Di situlah spiritualitas kenosis Bunda Teresa sangat
penting: Dibutuhkan pengosongan diri agar kita dapat masuk dan menyatu dengan korban, sehingga melalui itu mengalami transformasi timbal balik (mutual transformation) dan membangun struktur-struktur alternatif bersama. Menurut saya, sekalipun Bunda Teresa tidak merumuskan karyanya di dalam paradigma pembebasan, karya nyatanya telah melahirkan gerakan transformasi timbal balik yang sangat luas. Tarekat Misionaris Cinta Kasih (Missionary of Charity, MC) yang didirikannya sampai sekarang menjadi Ordo Gereja Katolik yang terus berkembang pesat, sementara Ordo-ordo lain justru mengalami krisis.
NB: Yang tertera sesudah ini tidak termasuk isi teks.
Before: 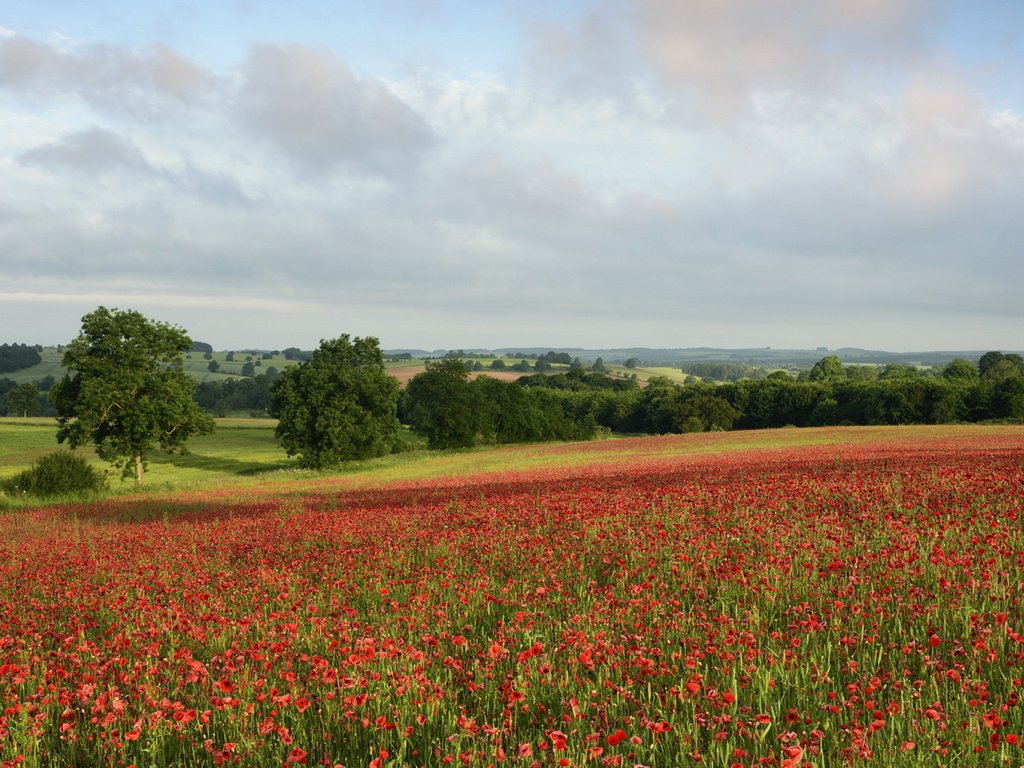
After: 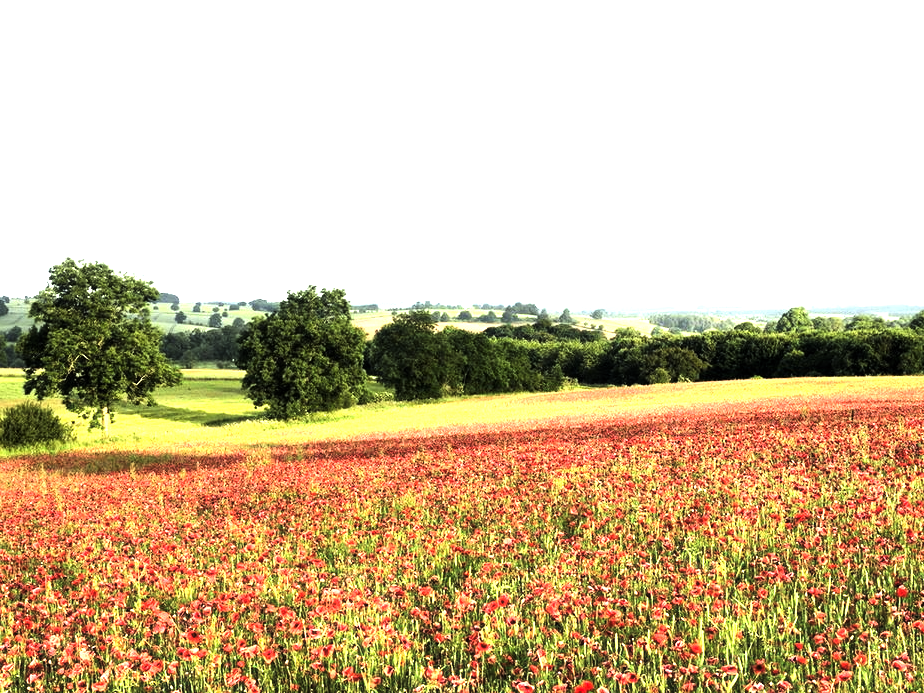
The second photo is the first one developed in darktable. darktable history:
exposure: black level correction 0.001, exposure 0.014 EV, compensate highlight preservation false
crop: left 3.305%, top 6.436%, right 6.389%, bottom 3.258%
levels: levels [0.044, 0.475, 0.791]
base curve: curves: ch0 [(0, 0) (0.018, 0.026) (0.143, 0.37) (0.33, 0.731) (0.458, 0.853) (0.735, 0.965) (0.905, 0.986) (1, 1)]
haze removal: strength -0.05
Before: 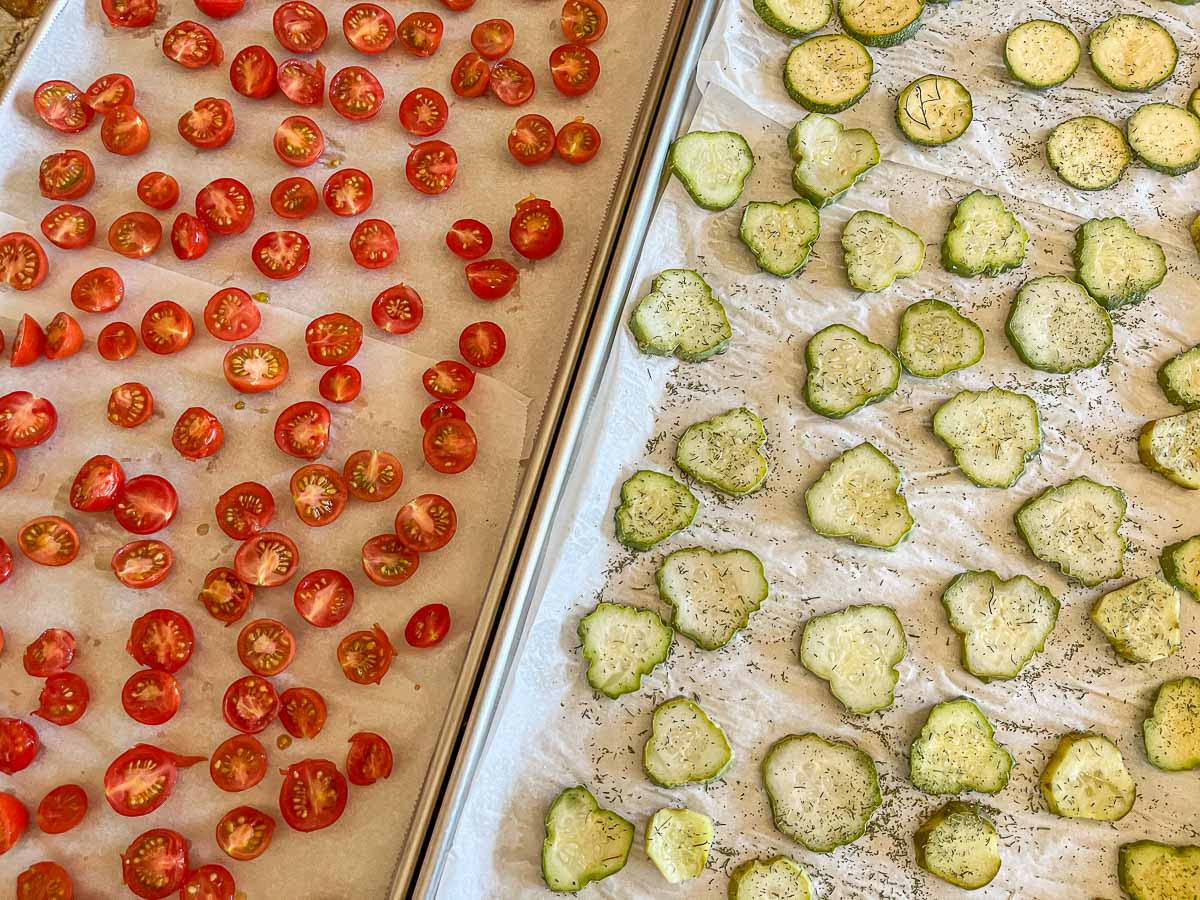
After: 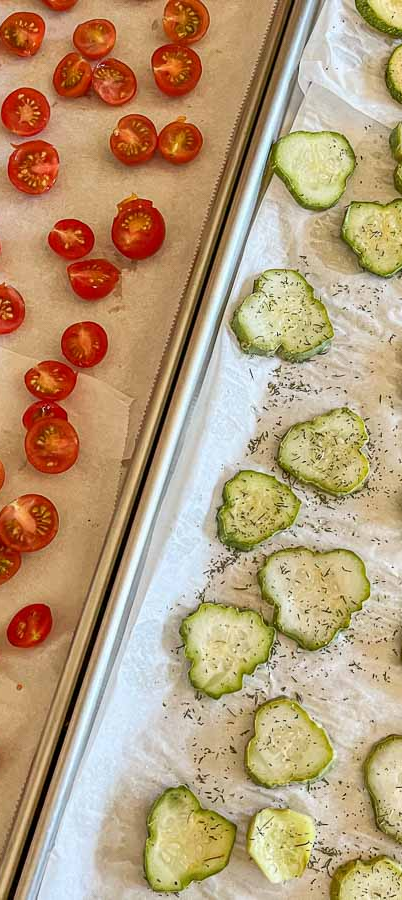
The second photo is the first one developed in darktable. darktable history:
crop: left 33.232%, right 33.261%
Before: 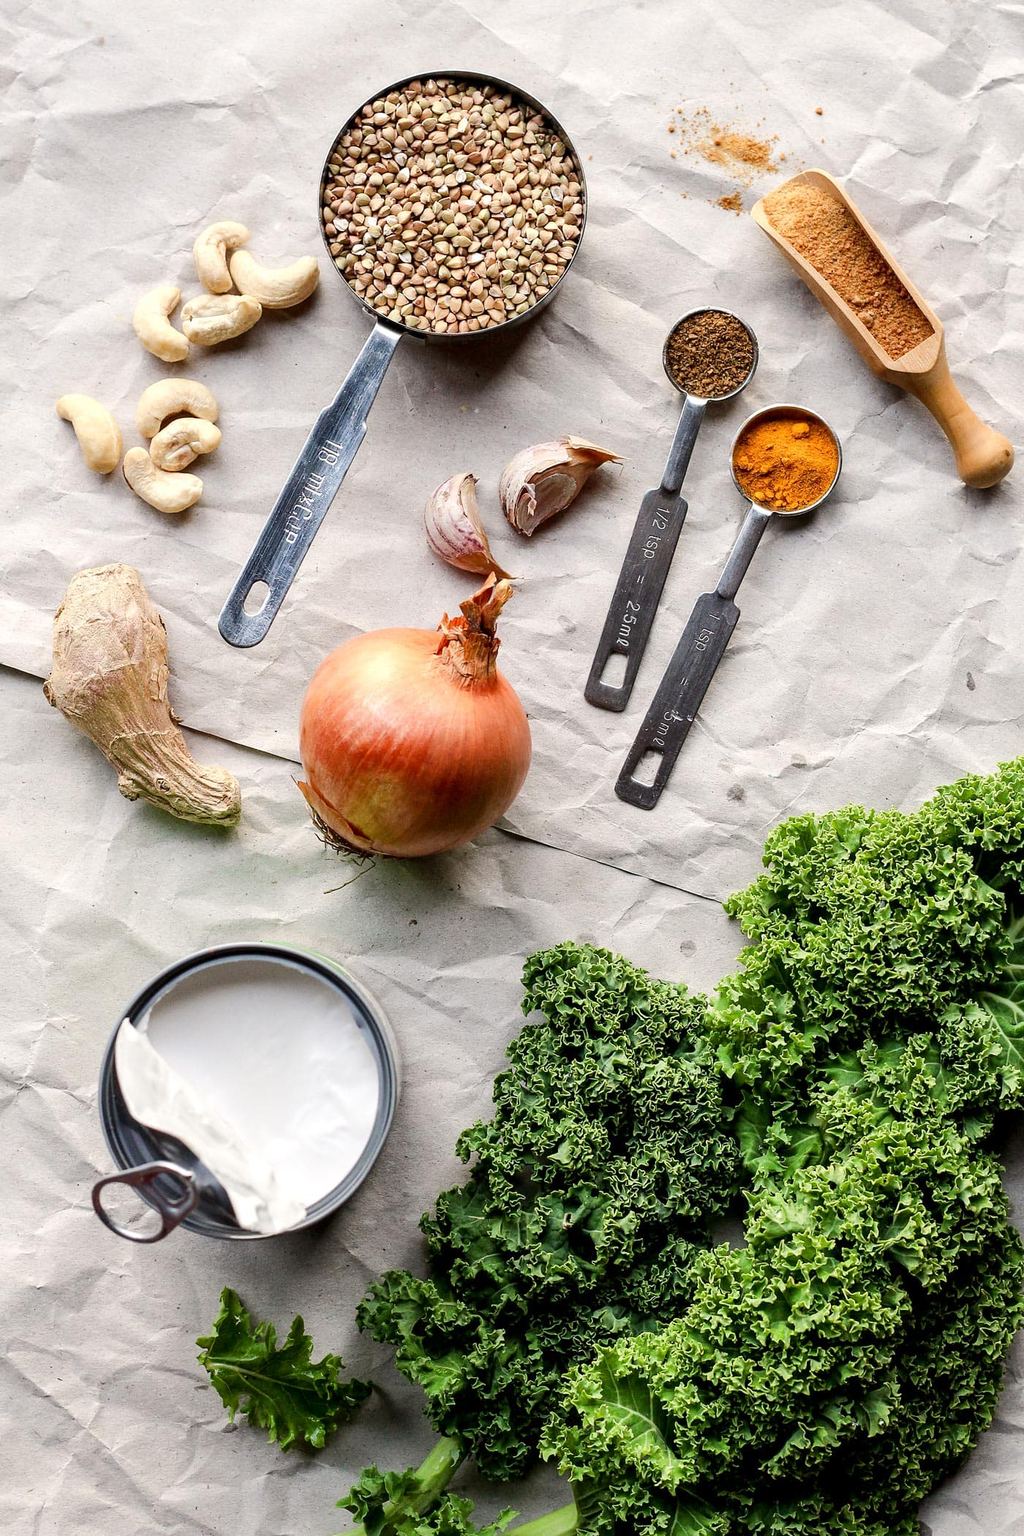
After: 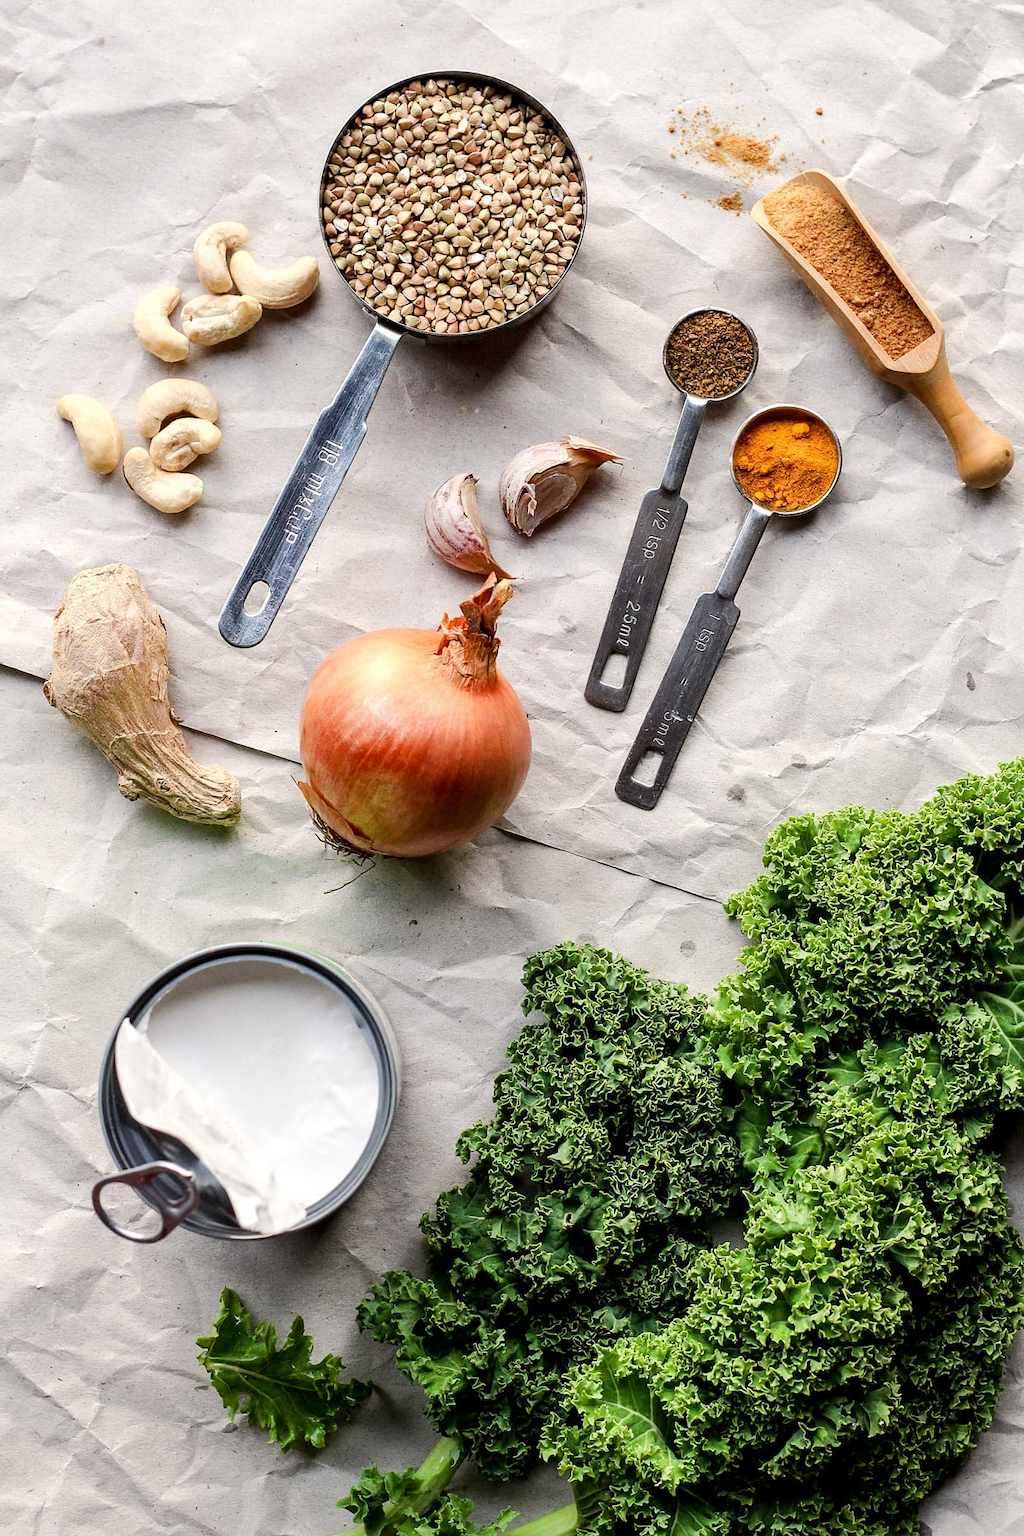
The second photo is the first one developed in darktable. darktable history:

Setiap tahun ribuan anak muda dari berbagai pelosok dunia dan dari berbagai latar belakang agama pergi ke Kalkuta untuk menjadi sukarelawan/wati di Tarekat itu. Pengalaman konkret itulah yang akan menjadi bekal bagi transformasi diri mereka.
Sesungguhnya Bunda Teresa telah menjadi cahaya Allah.
Dan awal September nanti, kita akan merayakannya sebagai Santa Teresa dari Kalkuta: Santa Kaum Miskin!